EUROPE - Finnish pensions insurer Veritas has sold a 113-asset portfolio to German fund manager Patrizia in the first residential deal involving an investor based outside the region.

Although the parties agreed not to disclose figures, the acquisition will make up a third of a new €400m pan-European residential fund - that is, around €130m.
A spokeswoman for Veritas said: "We just had too much residential and too much real estate.

"Because we're a pension insurance company, we're required to diversify and not put too much in one asset class. 

"Most pensions investors have smaller real estate portfolios than we do."

The sale has reduced the insurer's real estate allocation from just over 21% to 18% of a €1.6bn portfolio.

Patrizia adds the acquisition to a portfolio already worth €3bn.

It acquired the asset for a specialist fund, Euro City Residential Fund I, targeting cities with "growth prospects", including Helsinki.

Patrizia spokesman Andreas Menke said: "All the cities have in common that demand will increase and supply is limited.

"In the Helsinki Metropolitan area, we see a big potential for increasing rents due to ongoing urbanisation trends."

Euro City is one of four funds, collectively worth €1.1bn, focused exclusively on residential real estate.

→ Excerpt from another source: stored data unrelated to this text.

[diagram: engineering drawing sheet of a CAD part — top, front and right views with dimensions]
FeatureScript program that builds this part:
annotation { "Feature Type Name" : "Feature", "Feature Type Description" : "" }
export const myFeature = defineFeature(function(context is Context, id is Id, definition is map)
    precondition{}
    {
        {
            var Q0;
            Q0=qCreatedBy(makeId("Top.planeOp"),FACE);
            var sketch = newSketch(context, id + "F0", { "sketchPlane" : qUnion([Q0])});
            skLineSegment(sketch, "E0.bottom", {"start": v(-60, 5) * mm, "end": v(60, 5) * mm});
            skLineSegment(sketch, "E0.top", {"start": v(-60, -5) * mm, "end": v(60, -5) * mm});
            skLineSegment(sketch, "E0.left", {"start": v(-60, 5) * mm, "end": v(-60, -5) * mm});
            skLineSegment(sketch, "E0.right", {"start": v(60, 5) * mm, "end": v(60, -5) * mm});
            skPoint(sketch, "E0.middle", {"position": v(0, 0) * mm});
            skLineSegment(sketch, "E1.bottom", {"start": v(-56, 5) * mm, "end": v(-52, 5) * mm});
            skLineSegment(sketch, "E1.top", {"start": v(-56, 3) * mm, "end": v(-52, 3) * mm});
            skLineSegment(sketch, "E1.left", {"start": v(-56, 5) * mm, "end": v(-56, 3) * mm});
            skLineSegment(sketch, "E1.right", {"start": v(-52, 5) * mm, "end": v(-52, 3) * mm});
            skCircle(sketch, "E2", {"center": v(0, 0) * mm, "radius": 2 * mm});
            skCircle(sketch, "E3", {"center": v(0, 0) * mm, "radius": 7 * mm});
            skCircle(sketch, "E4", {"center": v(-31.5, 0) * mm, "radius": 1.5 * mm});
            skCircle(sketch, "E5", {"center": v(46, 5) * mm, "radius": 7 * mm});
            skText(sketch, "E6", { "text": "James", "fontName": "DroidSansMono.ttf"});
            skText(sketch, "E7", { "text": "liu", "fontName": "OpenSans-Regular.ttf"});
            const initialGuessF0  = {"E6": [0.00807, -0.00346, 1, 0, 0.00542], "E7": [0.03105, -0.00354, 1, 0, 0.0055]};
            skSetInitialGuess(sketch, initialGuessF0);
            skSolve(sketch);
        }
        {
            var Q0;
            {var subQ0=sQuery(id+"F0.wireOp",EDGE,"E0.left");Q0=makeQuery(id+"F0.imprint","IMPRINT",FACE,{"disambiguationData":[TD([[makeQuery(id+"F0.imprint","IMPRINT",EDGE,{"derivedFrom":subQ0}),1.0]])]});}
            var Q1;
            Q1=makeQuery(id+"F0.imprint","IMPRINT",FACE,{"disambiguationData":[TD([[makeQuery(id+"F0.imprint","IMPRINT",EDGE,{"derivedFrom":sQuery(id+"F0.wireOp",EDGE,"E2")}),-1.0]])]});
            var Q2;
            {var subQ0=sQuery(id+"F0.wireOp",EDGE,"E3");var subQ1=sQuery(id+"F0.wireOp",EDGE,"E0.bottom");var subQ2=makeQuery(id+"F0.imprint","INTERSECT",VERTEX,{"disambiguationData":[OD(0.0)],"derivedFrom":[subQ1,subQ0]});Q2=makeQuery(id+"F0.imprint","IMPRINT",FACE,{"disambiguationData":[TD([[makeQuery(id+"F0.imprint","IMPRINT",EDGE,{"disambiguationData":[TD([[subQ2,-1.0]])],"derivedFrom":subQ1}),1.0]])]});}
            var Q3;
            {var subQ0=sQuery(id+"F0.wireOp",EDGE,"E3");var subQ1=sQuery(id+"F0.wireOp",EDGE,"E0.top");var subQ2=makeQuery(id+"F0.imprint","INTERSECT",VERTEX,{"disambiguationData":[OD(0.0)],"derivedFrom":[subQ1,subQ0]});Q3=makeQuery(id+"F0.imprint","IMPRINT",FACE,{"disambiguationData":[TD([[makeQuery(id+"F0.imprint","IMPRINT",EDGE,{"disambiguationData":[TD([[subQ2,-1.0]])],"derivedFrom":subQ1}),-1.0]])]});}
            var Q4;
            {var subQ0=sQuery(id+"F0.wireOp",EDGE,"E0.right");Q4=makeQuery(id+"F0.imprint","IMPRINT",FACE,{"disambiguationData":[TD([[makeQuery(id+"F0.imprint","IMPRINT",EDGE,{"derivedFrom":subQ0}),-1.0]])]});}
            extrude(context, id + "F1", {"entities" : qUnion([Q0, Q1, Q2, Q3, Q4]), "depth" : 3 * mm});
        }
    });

The fund targets a yield of 5-5.5% annually over a 10-year period.

Interest to date has come from pension funds and insurance companies across Europe looking for diversification outside their home markets, Menke said.

"With these investments, our investors safeguard their portfolio because residential real estate is a stable value in unstable times and provides a sustainable and calculable income," he added.

The fund manager is currently scouting more acquisitions for the Euro City and other funds, specifically in Helsinki's Metropolitan area.

According to a municipal planning department document drawn up for the area in 2008, the population of Metropolitan will grow by 10% by 2030 to 1.6m.

The city's current 10-year plan, to 2017, estimates the annual addition of 5,000 residential units.

Free-market rental properties account for only 40% of the current stock.

In a separate development, Finnish property investor Sponda announced it has sold a two-hectare plot in Helsinki Metropolitan to developer Skanska Talonrakennus for €6.5m.

The land, which netted Sponda a €2.9m capital gain, has planning permission for housing production worth €3m.

Sponda said the land did not fit with a strategy focused on office, retail and logistics.

The company, which has €2.8bn in assets, counts among its five largest shareholders Finnish insurers Ilmarinen (4.34%) and Varma (0.70%), as well as the Finnish state pension fund VER (0.61%).